Each ICB should have a systematic approach to co-production … This goes beyond formal consultation and means working with people as partners. ICBs will need to ensure that focused effort and resources are deployed to reach seldom heard and underserved people and communities, working with trusted community partners to achieve this.

A number of systems, including ours in north west London, have already begun to develop an approach along these lines in recent years.  We have put in place a dedicated Co-Design Advisory Body, which brings together people from seldom heard communities and those representing them in the spirit of better understanding their lives and experience of health services. We have an in-reach programme targeted at communities that have been poorly reached in the past or where we know there are specific health challenges. And we have a Citizens’ Panel that broadly reflects our local communities and can be used to test and explore public views of challenges we are seeking to address. 

Key to the success of all of this in future though will be the extent to which talking to local communities truly affects commissioning decisions. We can point to specific examples on our patch where this happened. Our recent consultation on palliative care saw significant changes to proposals, including the addition of 46 enhanced end of life care beds, following resident input. And the whole way in which we work and communicate with people with learning disabilities, travelling communities and people with physical disabilities was transformed by input from these communities and people working with them.     

If I were to devise a blueprint for how the NHS works with communities in future, it would have five key elements.

Go to where people are. Most communities, with the best will in the world, will not turn up to NHS meetings. You have to put time and effort into meeting people in their own spaces. It’s likely this will involve partnership working with grassroots VCSE bodies and local authorities. 

Focus on seldom heard groups. Every organisation has an admirable group of diehards who will turn up for every meeting and have views on every proposal. While it’s important to work with the most engaged residents, it’s not a substitute for reaching those you never hear from – your approach should have a strong focus on gathering insights from communities that are often marginalised or poorly reached.

Don’t restrict the conversation. If we are to build trusted relationships, trying to restrict every discussion to what we want to talk about is a recipe for failure. Give communities space to raise their own concerns and co-design meeting agendas.

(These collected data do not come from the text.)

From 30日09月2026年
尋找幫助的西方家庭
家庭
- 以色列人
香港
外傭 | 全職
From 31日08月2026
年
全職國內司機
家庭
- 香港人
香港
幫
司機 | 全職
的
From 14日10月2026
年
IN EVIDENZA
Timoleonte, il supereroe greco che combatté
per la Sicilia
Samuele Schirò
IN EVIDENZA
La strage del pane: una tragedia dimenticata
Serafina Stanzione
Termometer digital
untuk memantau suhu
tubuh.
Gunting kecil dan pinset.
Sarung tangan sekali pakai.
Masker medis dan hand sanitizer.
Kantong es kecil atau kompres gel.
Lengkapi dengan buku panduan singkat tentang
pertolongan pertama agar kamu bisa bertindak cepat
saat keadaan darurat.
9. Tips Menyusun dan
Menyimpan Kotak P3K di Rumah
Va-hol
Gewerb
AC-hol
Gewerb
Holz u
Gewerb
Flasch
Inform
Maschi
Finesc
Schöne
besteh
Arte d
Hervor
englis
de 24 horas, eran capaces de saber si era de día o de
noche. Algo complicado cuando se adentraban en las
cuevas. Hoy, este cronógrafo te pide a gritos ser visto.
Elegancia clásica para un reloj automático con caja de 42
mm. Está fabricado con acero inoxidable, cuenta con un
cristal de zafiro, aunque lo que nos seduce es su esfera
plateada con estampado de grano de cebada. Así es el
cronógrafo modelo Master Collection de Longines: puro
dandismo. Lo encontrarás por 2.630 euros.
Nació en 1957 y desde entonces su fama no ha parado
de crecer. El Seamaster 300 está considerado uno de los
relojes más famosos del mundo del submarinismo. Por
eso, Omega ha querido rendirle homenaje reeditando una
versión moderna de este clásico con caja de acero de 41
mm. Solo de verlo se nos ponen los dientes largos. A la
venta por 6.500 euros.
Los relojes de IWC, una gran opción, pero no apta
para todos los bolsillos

Report what you hear. We got into the habit of publishing what people told us in regular insight reports. That means actively listening to people and publishing what you’ve heard, even if it’s not what you’d like to hear. Too often, people feel their input is never visible.

Act on what you hear. Talking to residents is not ‘job done’.There are lots of things communities told us that we were able to address immediately – for example, feedback on how we communicate with people with learning disabilities or why cancer screening programmes turn off some communities. On bigger questions, all they ask is that their views are seriously taken into account rather than the NHS just ploughing on regardless. It’s fine to disagree with feedback, but you should always consider and fully address it.